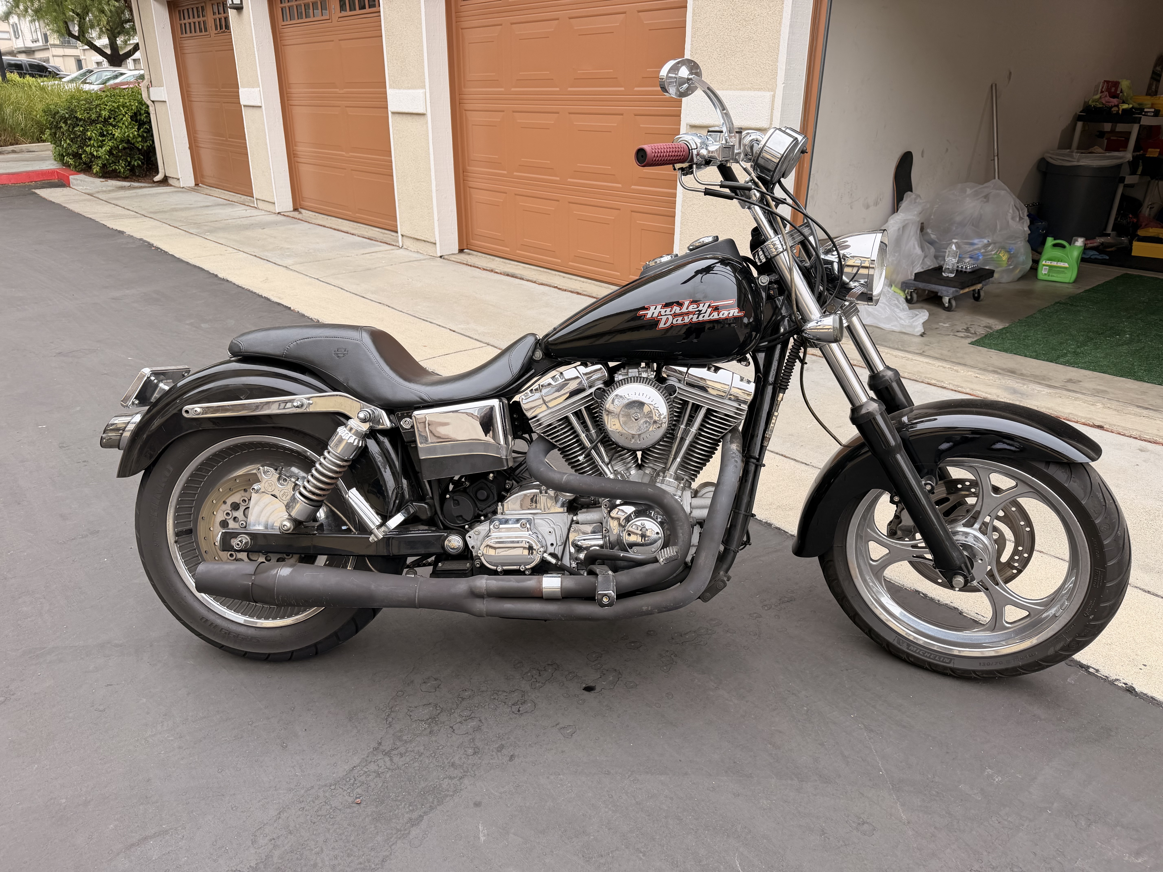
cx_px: 582
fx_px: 806
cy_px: 436
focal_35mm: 24
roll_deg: -1.4
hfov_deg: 71.6
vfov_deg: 56.8
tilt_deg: -23.1
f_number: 1.78
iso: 80
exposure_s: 1/389
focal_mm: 6.76
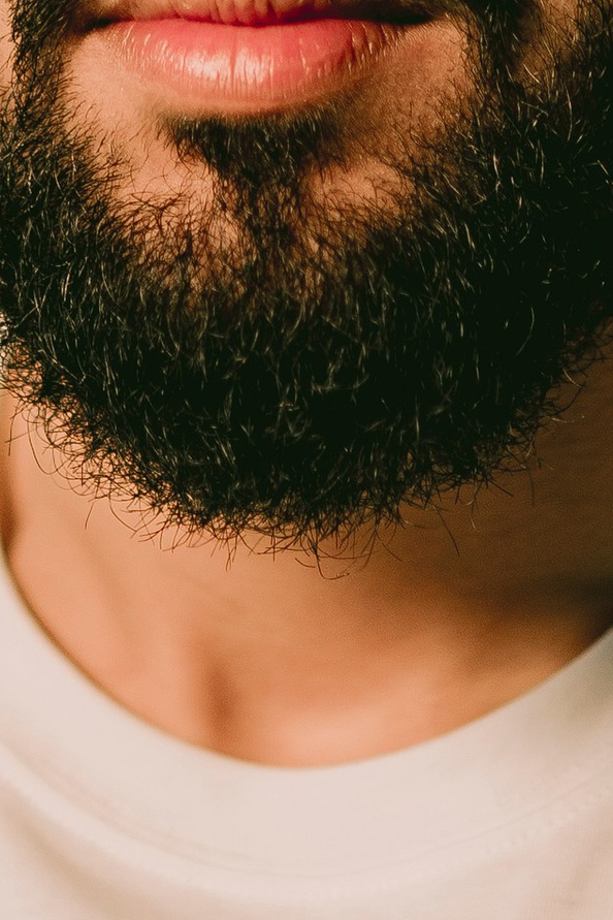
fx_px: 5721
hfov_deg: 6.1
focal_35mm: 224
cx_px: 233
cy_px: -506
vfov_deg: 8.9
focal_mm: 35
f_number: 1.4
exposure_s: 1/200
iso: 125
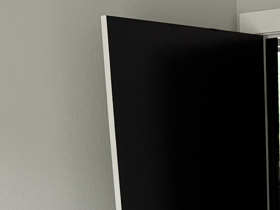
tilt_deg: -17.1
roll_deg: -0.6
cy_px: 363
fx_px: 777
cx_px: 325
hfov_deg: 19.4
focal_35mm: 96
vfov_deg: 13.9
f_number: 1.78
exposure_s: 1/121
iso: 200
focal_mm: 6.76
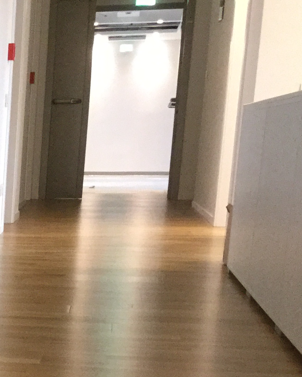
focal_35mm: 93
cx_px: -233
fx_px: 1039
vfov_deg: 19.8
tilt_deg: -15.6
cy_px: 407
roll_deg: +0.0
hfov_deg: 14.6
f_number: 2.4
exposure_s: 1/24
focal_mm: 3.3
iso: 200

■ **GOAL OF THE EXERCISE**: Pictures do not belong in the copy. Output all of the records exactly.

■ **THE ANSWER**:
cx_px: 582
fx_px: 806
cy_px: 436
focal_35mm: 24
roll_deg: -1.4
hfov_deg: 71.6
vfov_deg: 56.8
tilt_deg: -23.1
f_number: 1.78
iso: 80
exposure_s: 1/389
focal_mm: 6.76
fx_px: 5721
hfov_deg: 6.1
focal_35mm: 224
cx_px: 233
cy_px: -506
vfov_deg: 8.9
focal_mm: 35
f_number: 1.4
exposure_s: 1/200
iso: 125
tilt_deg: -17.1
roll_deg: -0.6
cy_px: 363
fx_px: 777
cx_px: 325
hfov_deg: 19.4
focal_35mm: 96
vfov_deg: 13.9
f_number: 1.78
exposure_s: 1/121
iso: 200
focal_mm: 6.76
focal_35mm: 93
cx_px: -233
fx_px: 1039
vfov_deg: 19.8
tilt_deg: -15.6
cy_px: 407
roll_deg: +0.0
hfov_deg: 14.6
f_number: 2.4
exposure_s: 1/24
focal_mm: 3.3
iso: 200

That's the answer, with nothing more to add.